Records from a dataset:
────────────────────
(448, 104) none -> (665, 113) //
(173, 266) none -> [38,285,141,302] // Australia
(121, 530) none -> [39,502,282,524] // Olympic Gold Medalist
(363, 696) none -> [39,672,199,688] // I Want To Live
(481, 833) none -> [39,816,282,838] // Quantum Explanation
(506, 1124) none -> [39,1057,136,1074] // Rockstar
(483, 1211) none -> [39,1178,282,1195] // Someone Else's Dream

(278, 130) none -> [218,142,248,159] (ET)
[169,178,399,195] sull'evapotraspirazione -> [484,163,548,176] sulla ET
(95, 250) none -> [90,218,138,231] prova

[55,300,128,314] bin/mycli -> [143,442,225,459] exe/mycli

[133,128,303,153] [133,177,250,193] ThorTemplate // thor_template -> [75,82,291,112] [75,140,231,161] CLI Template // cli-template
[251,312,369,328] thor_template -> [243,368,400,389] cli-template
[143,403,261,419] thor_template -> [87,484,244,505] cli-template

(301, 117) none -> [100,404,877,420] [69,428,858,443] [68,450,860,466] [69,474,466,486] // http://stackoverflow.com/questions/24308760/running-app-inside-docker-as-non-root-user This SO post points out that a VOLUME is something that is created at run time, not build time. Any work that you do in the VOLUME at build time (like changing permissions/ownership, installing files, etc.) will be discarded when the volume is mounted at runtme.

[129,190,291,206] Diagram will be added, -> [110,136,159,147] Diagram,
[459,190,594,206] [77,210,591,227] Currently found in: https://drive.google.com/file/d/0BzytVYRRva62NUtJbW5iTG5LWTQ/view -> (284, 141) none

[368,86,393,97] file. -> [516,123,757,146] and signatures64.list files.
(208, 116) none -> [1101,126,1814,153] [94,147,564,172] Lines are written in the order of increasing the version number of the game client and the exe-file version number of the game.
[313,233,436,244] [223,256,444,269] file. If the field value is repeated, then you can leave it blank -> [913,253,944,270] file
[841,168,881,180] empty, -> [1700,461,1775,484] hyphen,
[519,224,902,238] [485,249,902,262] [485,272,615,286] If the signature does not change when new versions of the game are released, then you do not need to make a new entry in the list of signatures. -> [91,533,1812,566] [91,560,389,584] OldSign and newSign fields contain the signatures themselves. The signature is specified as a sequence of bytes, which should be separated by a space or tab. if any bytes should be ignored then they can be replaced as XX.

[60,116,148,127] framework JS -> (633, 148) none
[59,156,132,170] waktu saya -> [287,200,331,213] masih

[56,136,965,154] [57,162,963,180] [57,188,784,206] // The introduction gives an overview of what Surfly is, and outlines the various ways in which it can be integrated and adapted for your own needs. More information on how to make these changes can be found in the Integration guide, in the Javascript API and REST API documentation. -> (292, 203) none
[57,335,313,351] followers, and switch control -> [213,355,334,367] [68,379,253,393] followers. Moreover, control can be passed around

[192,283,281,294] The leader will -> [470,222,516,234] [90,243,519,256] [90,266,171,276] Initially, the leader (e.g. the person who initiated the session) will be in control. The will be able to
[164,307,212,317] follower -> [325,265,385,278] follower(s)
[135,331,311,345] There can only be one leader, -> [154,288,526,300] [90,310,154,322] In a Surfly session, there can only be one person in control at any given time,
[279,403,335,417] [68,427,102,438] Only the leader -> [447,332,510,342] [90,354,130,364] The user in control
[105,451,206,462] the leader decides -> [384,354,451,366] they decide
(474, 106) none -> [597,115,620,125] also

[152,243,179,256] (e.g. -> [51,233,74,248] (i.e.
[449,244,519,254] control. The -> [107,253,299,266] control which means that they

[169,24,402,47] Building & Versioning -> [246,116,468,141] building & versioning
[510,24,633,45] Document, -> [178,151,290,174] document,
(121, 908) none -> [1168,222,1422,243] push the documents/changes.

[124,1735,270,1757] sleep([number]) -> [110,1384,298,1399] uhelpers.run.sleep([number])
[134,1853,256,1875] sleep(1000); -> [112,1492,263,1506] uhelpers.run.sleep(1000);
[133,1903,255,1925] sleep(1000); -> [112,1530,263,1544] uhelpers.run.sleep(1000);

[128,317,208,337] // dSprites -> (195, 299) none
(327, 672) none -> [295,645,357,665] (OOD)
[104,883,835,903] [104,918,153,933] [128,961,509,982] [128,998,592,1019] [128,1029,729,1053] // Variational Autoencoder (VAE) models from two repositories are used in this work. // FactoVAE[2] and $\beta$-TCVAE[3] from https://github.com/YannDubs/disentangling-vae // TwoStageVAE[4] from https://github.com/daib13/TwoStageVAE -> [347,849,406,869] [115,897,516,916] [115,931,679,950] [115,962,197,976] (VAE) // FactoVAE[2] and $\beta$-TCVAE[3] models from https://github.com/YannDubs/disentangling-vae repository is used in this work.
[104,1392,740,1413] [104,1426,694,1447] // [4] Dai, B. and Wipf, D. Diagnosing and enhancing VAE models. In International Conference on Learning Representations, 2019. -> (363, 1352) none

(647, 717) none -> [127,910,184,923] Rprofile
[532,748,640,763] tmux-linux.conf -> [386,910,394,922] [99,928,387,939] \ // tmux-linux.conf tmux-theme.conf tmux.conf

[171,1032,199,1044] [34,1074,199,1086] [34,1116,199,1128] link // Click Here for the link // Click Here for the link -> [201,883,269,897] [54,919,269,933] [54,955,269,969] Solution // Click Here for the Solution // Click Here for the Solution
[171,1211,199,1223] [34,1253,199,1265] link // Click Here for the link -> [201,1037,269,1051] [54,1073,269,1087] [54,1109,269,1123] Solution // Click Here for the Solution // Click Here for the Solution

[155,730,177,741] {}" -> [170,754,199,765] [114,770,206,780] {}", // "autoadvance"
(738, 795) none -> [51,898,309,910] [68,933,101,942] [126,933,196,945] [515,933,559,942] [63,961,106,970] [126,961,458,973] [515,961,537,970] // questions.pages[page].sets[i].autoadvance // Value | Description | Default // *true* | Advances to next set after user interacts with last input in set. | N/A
────────────────────
Request:
Transcribe the records above exactly, beginning at the line that contains "[313,233,436,244] [223,256,444,269] file." and ending with the line that contains "[169,24,402,47] Building &", both included, and nothing else.

Exercise response:
[313,233,436,244] [223,256,444,269] file. If the field value is repeated, then you can leave it blank -> [913,253,944,270] file
[841,168,881,180] empty, -> [1700,461,1775,484] hyphen,
[519,224,902,238] [485,249,902,262] [485,272,615,286] If the signature does not change when new versions of the game are released, then you do not need to make a new entry in the list of signatures. -> [91,533,1812,566] [91,560,389,584] OldSign and newSign fields contain the signatures themselves. The signature is specified as a sequence of bytes, which should be separated by a space or tab. if any bytes should be ignored then they can be replaced as XX.

[60,116,148,127] framework JS -> (633, 148) none
[59,156,132,170] waktu saya -> [287,200,331,213] masih

[56,136,965,154] [57,162,963,180] [57,188,784,206] // The introduction gives an overview of what Surfly is, and outlines the various ways in which it can be integrated and adapted for your own needs. More information on how to make these changes can be found in the Integration guide, in the Javascript API and REST API documentation. -> (292, 203) none
[57,335,313,351] followers, and switch control -> [213,355,334,367] [68,379,253,393] followers. Moreover, control can be passed around

[192,283,281,294] The leader will -> [470,222,516,234] [90,243,519,256] [90,266,171,276] Initially, the leader (e.g. the person who initiated the session) will be in control. The will be able to
[164,307,212,317] follower -> [325,265,385,278] follower(s)
[135,331,311,345] There can only be one leader, -> [154,288,526,300] [90,310,154,322] In a Surfly session, there can only be one person in control at any given time,
[279,403,335,417] [68,427,102,438] Only the leader -> [447,332,510,342] [90,354,130,364] The user in control
[105,451,206,462] the leader decides -> [384,354,451,366] they decide
(474, 106) none -> [597,115,620,125] also

[152,243,179,256] (e.g. -> [51,233,74,248] (i.e.
[449,244,519,254] control. The -> [107,253,299,266] control which means that they

[169,24,402,47] Building & Versioning -> [246,116,468,141] building & versioning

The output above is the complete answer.